Supplied data START
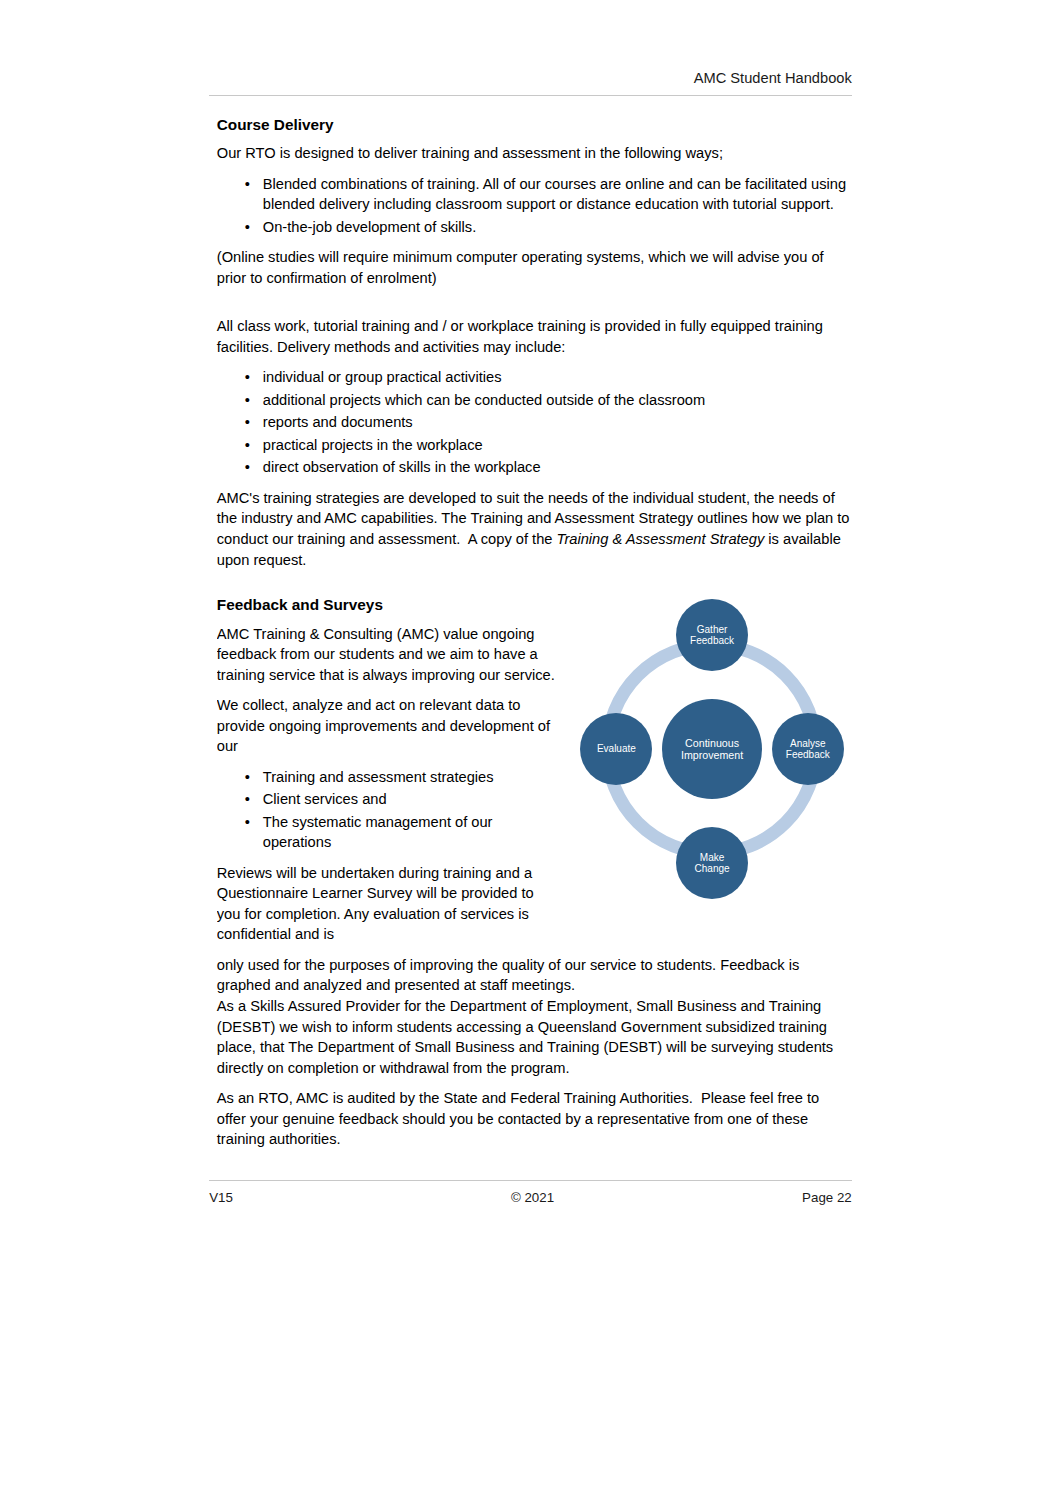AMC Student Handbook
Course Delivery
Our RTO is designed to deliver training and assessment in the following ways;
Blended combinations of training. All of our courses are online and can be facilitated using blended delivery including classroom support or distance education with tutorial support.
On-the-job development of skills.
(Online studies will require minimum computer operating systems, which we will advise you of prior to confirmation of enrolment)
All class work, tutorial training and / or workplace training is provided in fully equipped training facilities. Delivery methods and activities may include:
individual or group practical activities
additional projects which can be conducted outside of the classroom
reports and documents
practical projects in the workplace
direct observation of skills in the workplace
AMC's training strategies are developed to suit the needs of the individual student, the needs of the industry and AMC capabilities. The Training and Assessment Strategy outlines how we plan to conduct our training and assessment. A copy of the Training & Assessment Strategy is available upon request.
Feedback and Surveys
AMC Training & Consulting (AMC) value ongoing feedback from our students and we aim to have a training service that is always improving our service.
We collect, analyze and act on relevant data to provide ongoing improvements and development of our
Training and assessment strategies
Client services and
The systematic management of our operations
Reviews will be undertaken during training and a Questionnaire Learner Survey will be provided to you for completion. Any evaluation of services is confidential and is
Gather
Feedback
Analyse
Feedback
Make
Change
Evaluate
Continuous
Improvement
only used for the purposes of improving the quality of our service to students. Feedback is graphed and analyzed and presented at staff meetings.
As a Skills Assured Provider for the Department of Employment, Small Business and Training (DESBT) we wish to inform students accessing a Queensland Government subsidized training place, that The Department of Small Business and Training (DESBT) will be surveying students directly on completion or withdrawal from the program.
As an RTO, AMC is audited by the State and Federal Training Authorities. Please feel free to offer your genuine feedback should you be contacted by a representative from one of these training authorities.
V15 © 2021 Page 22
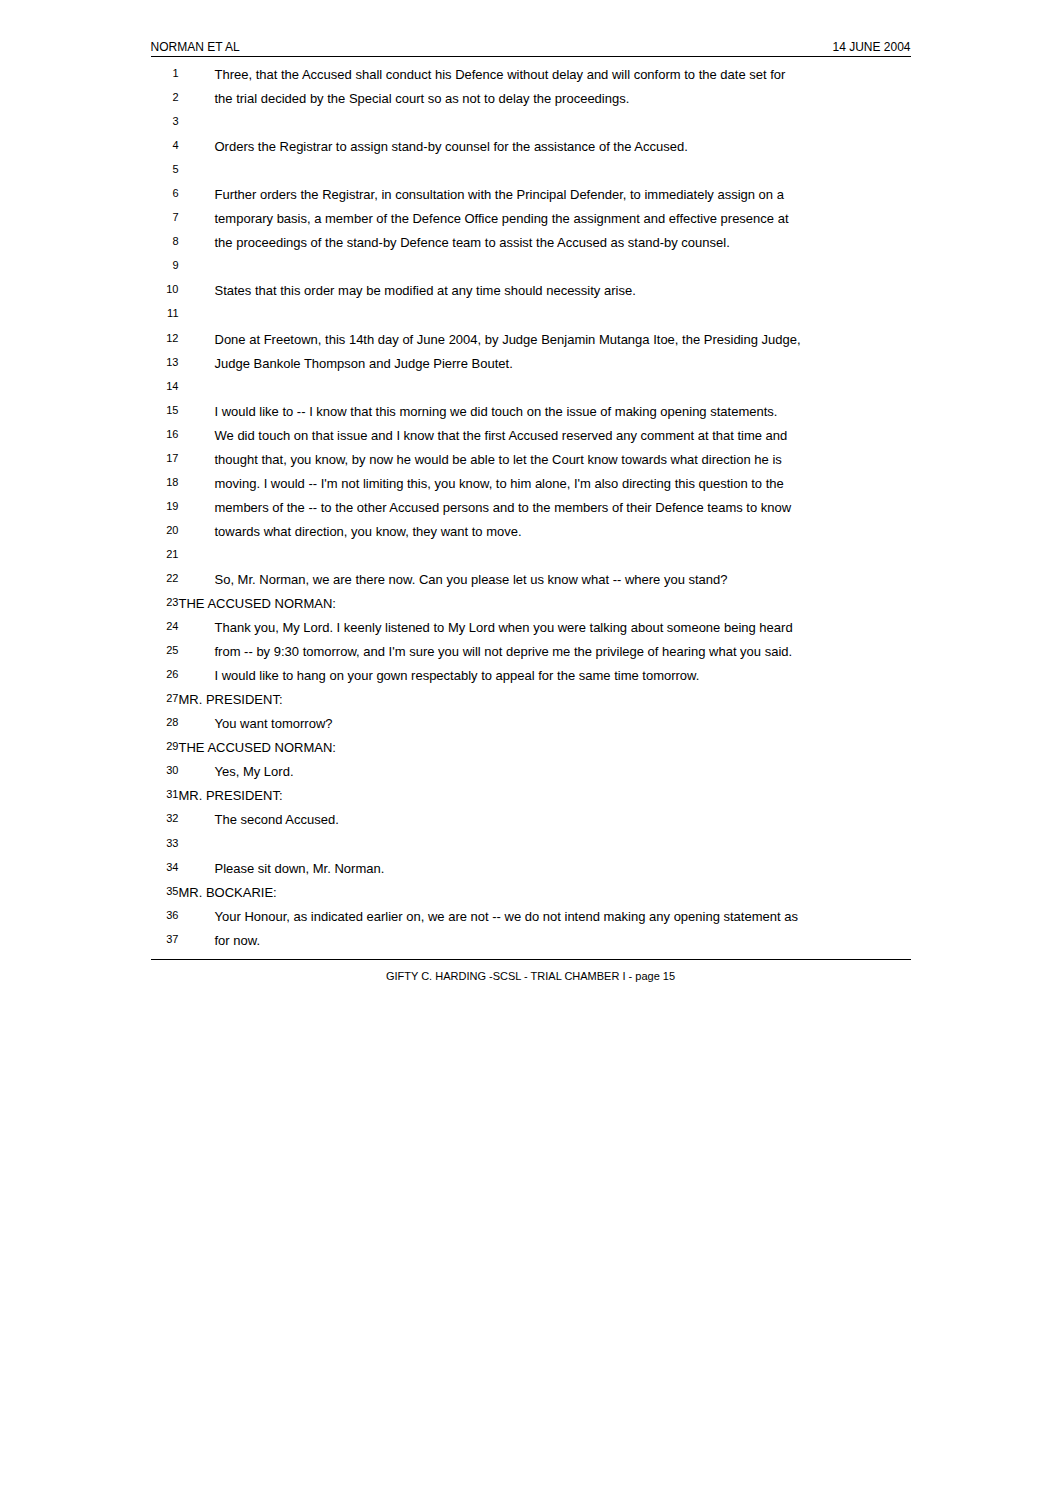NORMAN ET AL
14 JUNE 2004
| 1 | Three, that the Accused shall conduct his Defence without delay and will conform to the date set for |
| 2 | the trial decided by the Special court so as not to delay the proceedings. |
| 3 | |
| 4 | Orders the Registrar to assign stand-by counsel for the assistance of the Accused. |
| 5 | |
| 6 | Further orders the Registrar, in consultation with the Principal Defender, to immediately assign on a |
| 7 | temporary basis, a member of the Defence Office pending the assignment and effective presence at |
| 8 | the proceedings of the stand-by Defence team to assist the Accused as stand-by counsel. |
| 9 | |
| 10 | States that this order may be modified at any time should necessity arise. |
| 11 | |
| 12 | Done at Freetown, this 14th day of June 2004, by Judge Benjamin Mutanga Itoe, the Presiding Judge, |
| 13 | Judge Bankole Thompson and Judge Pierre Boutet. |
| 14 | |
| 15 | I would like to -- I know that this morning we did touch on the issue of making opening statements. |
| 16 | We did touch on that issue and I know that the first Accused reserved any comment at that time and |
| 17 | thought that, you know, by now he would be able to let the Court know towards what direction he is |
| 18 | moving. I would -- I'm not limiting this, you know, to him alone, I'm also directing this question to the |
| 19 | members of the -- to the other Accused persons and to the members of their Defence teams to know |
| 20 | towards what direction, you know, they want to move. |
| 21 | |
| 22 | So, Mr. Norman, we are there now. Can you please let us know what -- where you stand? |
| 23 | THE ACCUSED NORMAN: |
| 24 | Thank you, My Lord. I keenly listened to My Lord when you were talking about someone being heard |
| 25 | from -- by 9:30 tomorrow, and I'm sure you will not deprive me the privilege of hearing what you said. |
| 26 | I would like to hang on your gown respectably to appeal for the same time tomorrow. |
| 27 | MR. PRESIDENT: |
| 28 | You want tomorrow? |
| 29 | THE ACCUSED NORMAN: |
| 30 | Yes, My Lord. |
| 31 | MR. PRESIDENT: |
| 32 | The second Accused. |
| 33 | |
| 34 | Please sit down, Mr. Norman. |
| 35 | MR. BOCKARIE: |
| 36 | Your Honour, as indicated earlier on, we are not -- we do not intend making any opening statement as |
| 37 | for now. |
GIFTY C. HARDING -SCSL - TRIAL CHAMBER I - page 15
Supplied data END
Supplied data START
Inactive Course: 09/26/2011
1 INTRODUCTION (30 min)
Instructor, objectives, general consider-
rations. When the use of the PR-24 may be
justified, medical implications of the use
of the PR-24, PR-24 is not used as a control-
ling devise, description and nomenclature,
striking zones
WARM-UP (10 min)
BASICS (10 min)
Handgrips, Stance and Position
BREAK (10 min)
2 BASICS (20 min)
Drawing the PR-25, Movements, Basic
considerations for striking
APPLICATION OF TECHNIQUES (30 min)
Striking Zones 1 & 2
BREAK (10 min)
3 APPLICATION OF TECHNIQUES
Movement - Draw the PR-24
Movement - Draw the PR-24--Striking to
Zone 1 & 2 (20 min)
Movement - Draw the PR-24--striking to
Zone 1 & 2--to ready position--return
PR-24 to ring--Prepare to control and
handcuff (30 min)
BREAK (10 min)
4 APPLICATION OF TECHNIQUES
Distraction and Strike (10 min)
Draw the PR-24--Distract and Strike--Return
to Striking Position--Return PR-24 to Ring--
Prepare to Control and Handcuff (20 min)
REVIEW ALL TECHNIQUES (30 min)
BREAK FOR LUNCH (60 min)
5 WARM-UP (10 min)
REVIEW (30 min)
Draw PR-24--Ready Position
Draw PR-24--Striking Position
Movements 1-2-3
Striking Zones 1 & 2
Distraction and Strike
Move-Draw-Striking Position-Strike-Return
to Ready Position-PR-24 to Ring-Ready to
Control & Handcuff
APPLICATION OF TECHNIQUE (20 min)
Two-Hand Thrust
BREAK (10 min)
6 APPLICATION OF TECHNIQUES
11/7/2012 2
Supplied data END
### Work item
From the entries above, return exactly the line containing "you stand? |", the line containing "GIFTY C. HARDING", and all lines between, and nothing else.

### Written reply
| 22 | So, Mr. Norman, we are there now. Can you please let us know what -- where you stand? |
| 23 | THE ACCUSED NORMAN: |
| 24 | Thank you, My Lord. I keenly listened to My Lord when you were talking about someone being heard |
| 25 | from -- by 9:30 tomorrow, and I'm sure you will not deprive me the privilege of hearing what you said. |
| 26 | I would like to hang on your gown respectably to appeal for the same time tomorrow. |
| 27 | MR. PRESIDENT: |
| 28 | You want tomorrow? |
| 29 | THE ACCUSED NORMAN: |
| 30 | Yes, My Lord. |
| 31 | MR. PRESIDENT: |
| 32 | The second Accused. |
| 33 | |
| 34 | Please sit down, Mr. Norman. |
| 35 | MR. BOCKARIE: |
| 36 | Your Honour, as indicated earlier on, we are not -- we do not intend making any opening statement as |
| 37 | for now. |
GIFTY C. HARDING -SCSL - TRIAL CHAMBER I - page 15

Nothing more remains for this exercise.